In as much as the decision not to have children was their decision, so is living 3,000 miles away from their parents..
CrispyQ
(36,470 posts)Our government should provide these things for every citizen at no charge:
three hots & a cot
healthcare
child/elder care
education, K-college
a comprehensive public transportation system
We have no right to claim being a civilized nation until we do this. It just blows my mind that Nixon suggested a guaranteed annual income for all Americans. Nixon. It wasn't much, but it was thinking in the right direction.
Romulox
(25,960 posts)If she didn't provide for any leave for herself, what of her employees? They likely suffered in silence, no essay written (or read) about their suffering.
But we return to the point: the author was the business owner; it was she who failed to provide for any medical/family leave for employees and staff of her own company.
riderinthestorm
(23,272 posts)I'm not sure why she had to take multiple phone calls daily from her mother during work hours over things like a botched paint job? I'm thinking her fellow employees (that's when she wasn't self-employed) were doing more than "eye rolls"....

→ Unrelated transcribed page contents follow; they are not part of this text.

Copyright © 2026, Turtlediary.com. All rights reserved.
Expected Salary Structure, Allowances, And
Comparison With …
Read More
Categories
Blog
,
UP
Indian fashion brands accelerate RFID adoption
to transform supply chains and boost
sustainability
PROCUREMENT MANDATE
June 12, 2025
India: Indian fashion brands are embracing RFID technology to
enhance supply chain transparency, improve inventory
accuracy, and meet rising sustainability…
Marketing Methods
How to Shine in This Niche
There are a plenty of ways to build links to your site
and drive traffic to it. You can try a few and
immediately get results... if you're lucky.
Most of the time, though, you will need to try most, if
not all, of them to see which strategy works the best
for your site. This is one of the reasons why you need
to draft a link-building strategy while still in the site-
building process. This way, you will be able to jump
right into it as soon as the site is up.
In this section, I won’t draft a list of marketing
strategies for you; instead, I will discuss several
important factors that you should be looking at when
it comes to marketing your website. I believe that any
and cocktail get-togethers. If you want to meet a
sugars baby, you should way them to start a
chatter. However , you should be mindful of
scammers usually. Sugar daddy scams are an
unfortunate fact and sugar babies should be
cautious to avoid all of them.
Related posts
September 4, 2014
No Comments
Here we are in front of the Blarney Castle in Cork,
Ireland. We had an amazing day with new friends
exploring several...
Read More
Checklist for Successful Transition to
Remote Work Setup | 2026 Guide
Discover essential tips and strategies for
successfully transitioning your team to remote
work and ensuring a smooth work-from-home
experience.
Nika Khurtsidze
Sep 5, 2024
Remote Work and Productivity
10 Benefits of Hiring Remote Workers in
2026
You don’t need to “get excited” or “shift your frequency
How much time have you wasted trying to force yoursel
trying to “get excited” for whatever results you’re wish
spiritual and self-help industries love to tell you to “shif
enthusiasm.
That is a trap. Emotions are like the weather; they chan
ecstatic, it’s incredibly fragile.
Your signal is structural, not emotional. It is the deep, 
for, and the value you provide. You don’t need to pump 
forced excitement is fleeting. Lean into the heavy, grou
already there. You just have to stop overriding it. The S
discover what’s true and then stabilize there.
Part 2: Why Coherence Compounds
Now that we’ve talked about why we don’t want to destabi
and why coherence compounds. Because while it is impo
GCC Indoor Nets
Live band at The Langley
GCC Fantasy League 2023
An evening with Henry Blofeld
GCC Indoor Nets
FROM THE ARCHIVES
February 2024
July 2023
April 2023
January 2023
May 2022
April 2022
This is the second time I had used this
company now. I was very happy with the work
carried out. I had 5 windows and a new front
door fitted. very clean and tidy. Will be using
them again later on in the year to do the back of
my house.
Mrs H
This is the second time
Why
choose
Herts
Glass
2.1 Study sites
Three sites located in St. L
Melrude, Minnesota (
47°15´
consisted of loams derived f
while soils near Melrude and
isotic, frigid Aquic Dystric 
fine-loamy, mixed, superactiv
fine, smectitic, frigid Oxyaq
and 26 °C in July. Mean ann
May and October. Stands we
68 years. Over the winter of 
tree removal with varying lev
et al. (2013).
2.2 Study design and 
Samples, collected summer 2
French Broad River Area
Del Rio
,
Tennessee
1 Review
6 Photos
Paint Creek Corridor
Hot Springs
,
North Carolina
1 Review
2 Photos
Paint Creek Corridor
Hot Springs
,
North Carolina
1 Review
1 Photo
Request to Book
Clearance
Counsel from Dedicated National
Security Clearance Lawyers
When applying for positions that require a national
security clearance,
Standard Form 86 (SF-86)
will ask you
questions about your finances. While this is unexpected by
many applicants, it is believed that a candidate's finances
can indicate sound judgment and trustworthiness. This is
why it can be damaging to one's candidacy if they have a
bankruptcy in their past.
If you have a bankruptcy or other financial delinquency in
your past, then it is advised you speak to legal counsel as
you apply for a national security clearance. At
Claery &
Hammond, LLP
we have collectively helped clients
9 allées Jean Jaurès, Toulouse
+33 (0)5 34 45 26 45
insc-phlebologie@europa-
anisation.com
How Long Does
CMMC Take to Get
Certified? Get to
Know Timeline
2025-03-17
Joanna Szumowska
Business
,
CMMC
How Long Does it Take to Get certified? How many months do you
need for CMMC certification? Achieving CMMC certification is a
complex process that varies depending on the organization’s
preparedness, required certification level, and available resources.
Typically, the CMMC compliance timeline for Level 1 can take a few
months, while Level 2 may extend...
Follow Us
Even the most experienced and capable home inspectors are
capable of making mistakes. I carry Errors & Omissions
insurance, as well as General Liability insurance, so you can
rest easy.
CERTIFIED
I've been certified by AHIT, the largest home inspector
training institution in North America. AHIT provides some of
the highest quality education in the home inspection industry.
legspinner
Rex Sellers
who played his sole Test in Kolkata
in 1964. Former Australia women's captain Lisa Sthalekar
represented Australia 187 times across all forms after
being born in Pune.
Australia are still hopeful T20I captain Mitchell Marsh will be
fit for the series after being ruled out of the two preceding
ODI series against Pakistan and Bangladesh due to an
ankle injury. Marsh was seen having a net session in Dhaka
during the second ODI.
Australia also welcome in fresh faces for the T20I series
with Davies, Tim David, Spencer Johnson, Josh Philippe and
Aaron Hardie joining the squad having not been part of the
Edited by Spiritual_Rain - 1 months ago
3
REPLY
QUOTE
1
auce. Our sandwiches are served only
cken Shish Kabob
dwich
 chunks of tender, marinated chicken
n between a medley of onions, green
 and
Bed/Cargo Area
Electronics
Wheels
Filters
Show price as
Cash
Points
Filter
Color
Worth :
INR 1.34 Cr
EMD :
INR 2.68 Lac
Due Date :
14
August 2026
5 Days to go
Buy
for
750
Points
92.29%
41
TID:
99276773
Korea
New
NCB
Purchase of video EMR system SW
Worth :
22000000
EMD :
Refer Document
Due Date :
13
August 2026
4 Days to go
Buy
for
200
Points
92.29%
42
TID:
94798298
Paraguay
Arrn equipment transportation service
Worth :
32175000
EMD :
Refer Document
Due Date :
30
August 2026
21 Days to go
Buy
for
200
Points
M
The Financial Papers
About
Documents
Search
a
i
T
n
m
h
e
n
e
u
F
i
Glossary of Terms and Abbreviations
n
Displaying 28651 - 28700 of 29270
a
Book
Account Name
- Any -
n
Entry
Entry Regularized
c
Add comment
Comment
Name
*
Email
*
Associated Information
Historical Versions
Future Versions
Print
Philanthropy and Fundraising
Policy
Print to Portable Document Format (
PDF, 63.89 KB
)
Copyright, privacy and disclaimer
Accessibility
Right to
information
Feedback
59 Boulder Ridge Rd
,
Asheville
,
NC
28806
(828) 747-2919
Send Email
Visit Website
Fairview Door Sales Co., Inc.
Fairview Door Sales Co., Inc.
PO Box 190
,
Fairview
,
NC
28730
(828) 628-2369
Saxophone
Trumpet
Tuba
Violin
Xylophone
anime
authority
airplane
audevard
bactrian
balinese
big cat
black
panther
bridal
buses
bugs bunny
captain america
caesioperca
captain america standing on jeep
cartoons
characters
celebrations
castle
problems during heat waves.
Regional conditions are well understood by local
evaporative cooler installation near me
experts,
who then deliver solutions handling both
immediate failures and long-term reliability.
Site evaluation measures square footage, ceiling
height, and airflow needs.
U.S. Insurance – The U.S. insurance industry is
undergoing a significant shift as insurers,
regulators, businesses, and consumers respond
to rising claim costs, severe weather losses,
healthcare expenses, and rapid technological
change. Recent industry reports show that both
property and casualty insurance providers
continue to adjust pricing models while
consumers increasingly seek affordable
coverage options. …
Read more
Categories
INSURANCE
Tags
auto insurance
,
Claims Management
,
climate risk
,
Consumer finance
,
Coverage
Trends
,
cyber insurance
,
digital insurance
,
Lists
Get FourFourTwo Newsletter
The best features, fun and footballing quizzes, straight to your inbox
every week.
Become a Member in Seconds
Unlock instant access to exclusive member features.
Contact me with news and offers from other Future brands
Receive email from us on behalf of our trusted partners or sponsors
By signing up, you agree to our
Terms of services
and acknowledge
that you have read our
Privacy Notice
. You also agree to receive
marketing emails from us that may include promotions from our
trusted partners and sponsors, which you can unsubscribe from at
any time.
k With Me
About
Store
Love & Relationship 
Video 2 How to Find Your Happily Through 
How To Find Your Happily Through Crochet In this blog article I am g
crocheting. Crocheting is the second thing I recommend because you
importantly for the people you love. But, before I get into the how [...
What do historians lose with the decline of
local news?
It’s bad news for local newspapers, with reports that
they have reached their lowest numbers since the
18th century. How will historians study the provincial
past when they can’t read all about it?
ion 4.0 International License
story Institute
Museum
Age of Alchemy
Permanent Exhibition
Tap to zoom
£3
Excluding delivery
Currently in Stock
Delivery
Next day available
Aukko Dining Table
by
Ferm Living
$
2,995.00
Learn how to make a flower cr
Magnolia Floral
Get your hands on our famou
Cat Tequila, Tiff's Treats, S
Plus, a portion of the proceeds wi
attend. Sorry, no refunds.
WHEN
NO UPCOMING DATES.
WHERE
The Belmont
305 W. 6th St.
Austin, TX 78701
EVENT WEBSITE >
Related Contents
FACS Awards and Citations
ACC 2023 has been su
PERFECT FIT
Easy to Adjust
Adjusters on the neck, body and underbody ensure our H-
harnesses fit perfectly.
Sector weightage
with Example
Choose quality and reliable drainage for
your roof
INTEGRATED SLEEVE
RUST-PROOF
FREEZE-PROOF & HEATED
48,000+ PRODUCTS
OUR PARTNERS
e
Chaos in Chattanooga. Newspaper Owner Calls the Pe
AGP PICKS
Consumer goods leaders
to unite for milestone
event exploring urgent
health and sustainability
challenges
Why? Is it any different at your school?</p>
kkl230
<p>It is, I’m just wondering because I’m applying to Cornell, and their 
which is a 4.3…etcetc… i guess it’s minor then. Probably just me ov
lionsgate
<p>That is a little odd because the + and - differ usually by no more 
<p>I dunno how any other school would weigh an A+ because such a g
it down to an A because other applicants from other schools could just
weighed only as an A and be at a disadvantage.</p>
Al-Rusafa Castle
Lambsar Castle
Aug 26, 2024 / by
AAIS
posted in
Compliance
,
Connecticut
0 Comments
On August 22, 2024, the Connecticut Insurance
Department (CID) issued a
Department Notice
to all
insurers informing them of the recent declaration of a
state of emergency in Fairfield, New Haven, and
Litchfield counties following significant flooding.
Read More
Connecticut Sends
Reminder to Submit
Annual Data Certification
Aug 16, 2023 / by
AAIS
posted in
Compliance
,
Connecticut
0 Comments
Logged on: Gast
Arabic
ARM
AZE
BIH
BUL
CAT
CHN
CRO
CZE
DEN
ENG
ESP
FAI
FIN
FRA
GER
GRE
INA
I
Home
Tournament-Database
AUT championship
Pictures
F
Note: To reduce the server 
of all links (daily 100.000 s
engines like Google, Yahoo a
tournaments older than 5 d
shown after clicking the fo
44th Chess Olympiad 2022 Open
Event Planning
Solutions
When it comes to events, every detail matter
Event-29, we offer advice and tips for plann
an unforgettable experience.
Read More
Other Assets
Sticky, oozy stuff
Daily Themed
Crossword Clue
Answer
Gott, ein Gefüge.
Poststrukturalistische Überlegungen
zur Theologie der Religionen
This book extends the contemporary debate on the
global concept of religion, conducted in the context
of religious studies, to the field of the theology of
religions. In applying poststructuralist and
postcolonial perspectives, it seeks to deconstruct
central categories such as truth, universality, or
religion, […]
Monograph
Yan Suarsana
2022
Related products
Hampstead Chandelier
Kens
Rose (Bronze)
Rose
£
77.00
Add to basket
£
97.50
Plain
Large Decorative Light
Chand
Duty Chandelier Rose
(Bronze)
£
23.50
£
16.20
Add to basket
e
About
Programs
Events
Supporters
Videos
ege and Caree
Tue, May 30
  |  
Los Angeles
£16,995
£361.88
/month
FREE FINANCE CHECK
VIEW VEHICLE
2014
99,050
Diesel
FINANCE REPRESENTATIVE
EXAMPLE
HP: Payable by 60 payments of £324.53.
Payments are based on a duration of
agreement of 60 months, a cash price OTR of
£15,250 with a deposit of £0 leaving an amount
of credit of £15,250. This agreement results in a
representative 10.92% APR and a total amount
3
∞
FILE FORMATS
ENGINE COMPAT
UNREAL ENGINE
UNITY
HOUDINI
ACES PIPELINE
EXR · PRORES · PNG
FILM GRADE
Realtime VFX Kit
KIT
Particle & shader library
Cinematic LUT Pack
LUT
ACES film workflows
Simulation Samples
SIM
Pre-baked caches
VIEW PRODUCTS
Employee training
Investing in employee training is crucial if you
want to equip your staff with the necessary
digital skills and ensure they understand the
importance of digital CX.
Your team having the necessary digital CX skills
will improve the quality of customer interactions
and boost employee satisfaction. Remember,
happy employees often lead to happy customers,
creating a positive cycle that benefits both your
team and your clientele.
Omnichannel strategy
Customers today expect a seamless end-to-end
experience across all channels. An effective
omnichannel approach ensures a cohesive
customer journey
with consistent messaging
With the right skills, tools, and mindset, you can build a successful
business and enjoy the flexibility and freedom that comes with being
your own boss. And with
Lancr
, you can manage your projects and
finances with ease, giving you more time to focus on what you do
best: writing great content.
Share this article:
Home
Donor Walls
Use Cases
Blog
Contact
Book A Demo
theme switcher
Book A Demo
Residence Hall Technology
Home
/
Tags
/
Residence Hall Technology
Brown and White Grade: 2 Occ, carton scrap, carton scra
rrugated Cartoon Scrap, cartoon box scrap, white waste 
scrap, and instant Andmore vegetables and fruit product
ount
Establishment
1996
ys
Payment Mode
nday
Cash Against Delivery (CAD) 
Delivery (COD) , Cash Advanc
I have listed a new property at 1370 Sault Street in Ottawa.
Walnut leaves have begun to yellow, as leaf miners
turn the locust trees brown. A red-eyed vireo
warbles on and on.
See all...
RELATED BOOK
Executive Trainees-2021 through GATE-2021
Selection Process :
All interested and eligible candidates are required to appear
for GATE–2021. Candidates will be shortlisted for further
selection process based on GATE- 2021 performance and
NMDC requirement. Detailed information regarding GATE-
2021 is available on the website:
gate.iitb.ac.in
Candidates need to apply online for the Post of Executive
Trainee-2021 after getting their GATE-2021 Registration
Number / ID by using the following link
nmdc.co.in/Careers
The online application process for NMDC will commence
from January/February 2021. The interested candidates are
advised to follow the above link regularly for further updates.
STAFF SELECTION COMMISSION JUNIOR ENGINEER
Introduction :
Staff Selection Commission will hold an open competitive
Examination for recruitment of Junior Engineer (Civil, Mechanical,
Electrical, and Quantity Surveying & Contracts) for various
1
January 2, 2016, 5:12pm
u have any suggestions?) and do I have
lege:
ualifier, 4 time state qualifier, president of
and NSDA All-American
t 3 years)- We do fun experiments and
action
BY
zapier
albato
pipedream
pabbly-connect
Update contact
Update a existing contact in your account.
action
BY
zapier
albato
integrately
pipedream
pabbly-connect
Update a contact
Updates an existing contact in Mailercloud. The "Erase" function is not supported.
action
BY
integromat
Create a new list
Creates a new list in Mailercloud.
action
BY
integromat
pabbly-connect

Her dad has annual heart attacks for 10 years and she nor her parents make any attempts to move closer to each other (even as her parents were embroiled in a permitting problem with the city they were moving to. during this time)?
And yeah, she goes on at the end about women scrambling about maternity leave, and family caretakers who have to take time off and never realizes that she hadn't implemented any of that for her own company. Nor does she seem to be advocating for that kind of family leave with impunity for employees - she just wants to vent her tale of woe.